**GIVEN PASSAGE:**

Fig. 2. Differentiation of Rhizobium and phage communities.

A and B PCoA plots illustrating the differences in chromosomal composition between Rhizobium communities across common bean populations based on Jaccard distances (presence-absence) and Bray–Curtis distances (relative abundance), respectively. D and E PCoA plots showing the differences in the phage genomic type composition between phage communities across common bean populations based on Jaccard distances and Bray–Curtis distances. Bean fields are indicated by different colors: Tepoztlán (T), light blue; Yautepec (Y), dark blue; Salta (S), orange; Chicoana (C), red. Phages isolated by inoculating pooled samples from a given location into rhizobia from the laboratory’s standard collection of rhizobia (SC) are indicated with a star symbol. C and F Venn diagrams of the distribution of Rhizobium chromosomal STs and phage genomic types (PGTs), respectively.

Fig. 3. Structure of phage-Rhizobium interactions.

Phage-bacterium infection network of interactions between 196 phages (columns) and 229 Rhizobium strains (rows) performed with BiMat [84]. Either full (red) or partial (blue) lytic interactions were recorded as positive interactions in at least 2/3 of independent tests; blank cells indicate the absence of interaction. In the bottom row, colored bars indicate the bean field of origin of the phages: Tepoztlán (T, Mexico) = light blue; Yautepec (Y, Mexico) = dark blue; Salta (S, Argentina) = orange; Chicoana (C, Argentina) = red. The first column on the right indicates the site of origin of rhizobia with the same colors of the bars used for the phages. A Modular sorting of the interaction data, visualizing the presence of three modules. B Nested sorting of the interaction data, visualizing the spectrum of generalists to specialist phages. The isocline (black line) represents the division line in a perfectly nested matrix between an area of interactions and an area of no interactions. Name labels can be identified in the pdf version of this document, and the dataset is available as supplementary data online.

Fig. 4. Rhizobium susceptibility range and phage host range similarity.

Principal coordinates analysis (PCoA) plot showing the Bray–Curtis dissimilarity in the Rhizobium susceptibility range among common bean fields and Rhizobium species in (A) and the Bray–Curtis dissimilarity in the phage host range among regions and phage taxonomic families in (B). Each axis explains a certain fraction of dissimilarity, given within parentheses. Different Rhizobium species and phage taxonomic families are represented by symbols. The bean fields of origin are indicated by different colors: Tepoztlán (T), light blue; Yautepec (Y), dark blue; Salta (S), orange; Chicoana (C), red.

Fig. 5. Box plots of phage infection rates and Rhizobium susceptibility rates indicating phage local adaptation and Rhizobium maladaptation.

Phage infection rates between sympatric versus allopatric combinations averaged across all locations (A), averaged across populations within regions (B), or among populations (E). Rhizobium susceptibility rates between sympatric versus allopatric combinations averaged across all locations (C), averaged across populations within regions (D), or among populations (F). The mean is given for each box plot (black diamond). Differences between the means of sympatric (“S”) versus allopatric (“A”) phage infection rates (G) and the rates of the susceptibility of Rhizobium (H) are also shown. The origins of the phage and Rhizobium samples are indicated by T = Tepoztlán (Mexico), Y = Yautepec (Mexico), S = Salta (Argentina), and C = Chicoana (Argentina).

**DATASET EXCERPTS:**

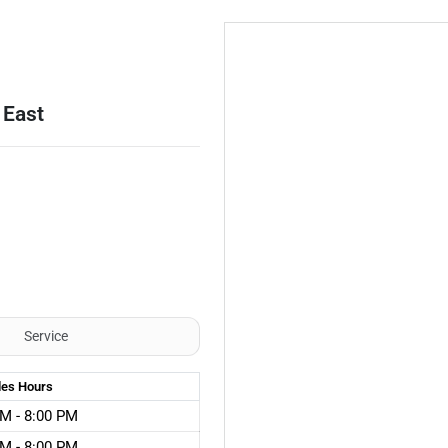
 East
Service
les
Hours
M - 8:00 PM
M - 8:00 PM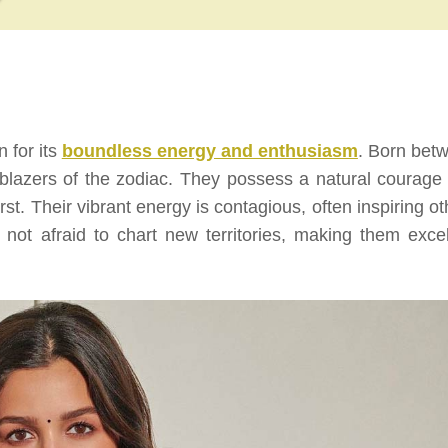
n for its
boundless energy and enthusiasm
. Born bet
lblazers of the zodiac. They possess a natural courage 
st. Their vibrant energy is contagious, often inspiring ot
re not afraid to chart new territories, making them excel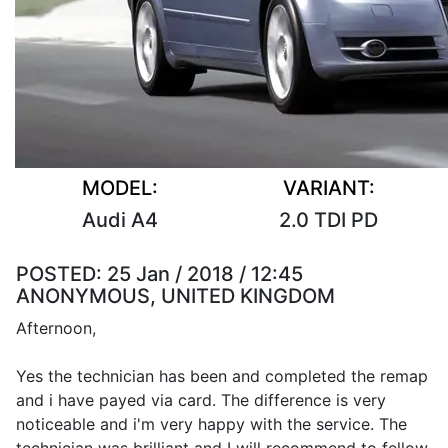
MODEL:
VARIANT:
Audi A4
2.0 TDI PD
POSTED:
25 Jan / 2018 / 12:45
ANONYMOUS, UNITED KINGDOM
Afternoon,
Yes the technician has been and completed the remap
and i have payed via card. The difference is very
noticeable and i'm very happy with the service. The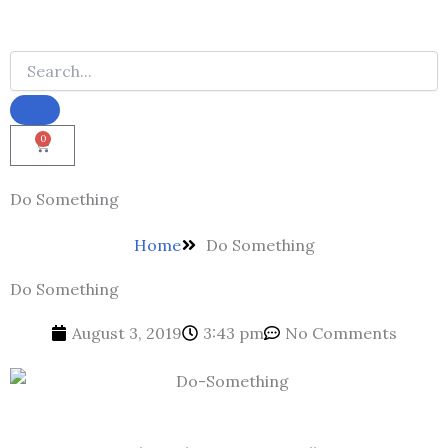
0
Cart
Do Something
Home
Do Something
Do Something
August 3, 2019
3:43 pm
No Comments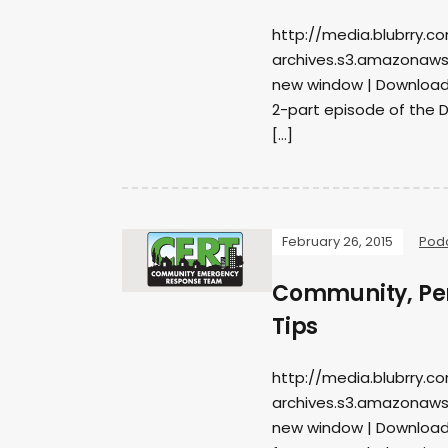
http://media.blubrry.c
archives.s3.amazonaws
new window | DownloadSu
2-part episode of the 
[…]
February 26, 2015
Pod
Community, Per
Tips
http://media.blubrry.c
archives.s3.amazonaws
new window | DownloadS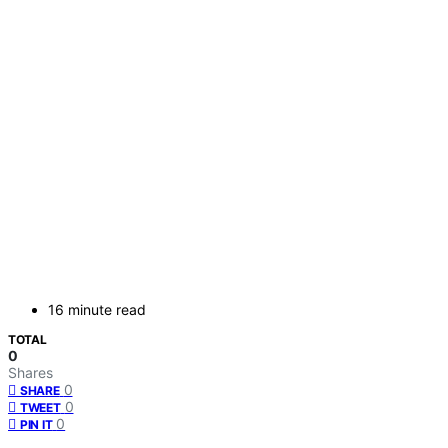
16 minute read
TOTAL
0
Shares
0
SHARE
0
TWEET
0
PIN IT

**WORK TO COMPLETE:**
**1)** According to the figure captions, how many phages and how many Rhizobium strains make up the infection network in Fig. 3?
**2)** Retype the figure captions word for word, starting at "Phage infection rates between" and stopping after "and C = Chicoana (Argentina).".

**ANSWER LIST:**
**1)** 196 phages and 229 Rhizobium strains.

**2)**
Phage infection rates between sympatric versus allopatric combinations averaged across all locations (A), averaged across populations within regions (B), or among populations (E). Rhizobium susceptibility rates between sympatric versus allopatric combinations averaged across all locations (C), averaged across populations within regions (D), or among populations (F). The mean is given for each box plot (black diamond). Differences between the means of sympatric (“S”) versus allopatric (“A”) phage infection rates (G) and the rates of the susceptibility of Rhizobium (H) are also shown. The origins of the phage and Rhizobium samples are indicated by T = Tepoztlán (Mexico), Y = Yautepec (Mexico), S = Salta (Argentina), and C = Chicoana (Argentina).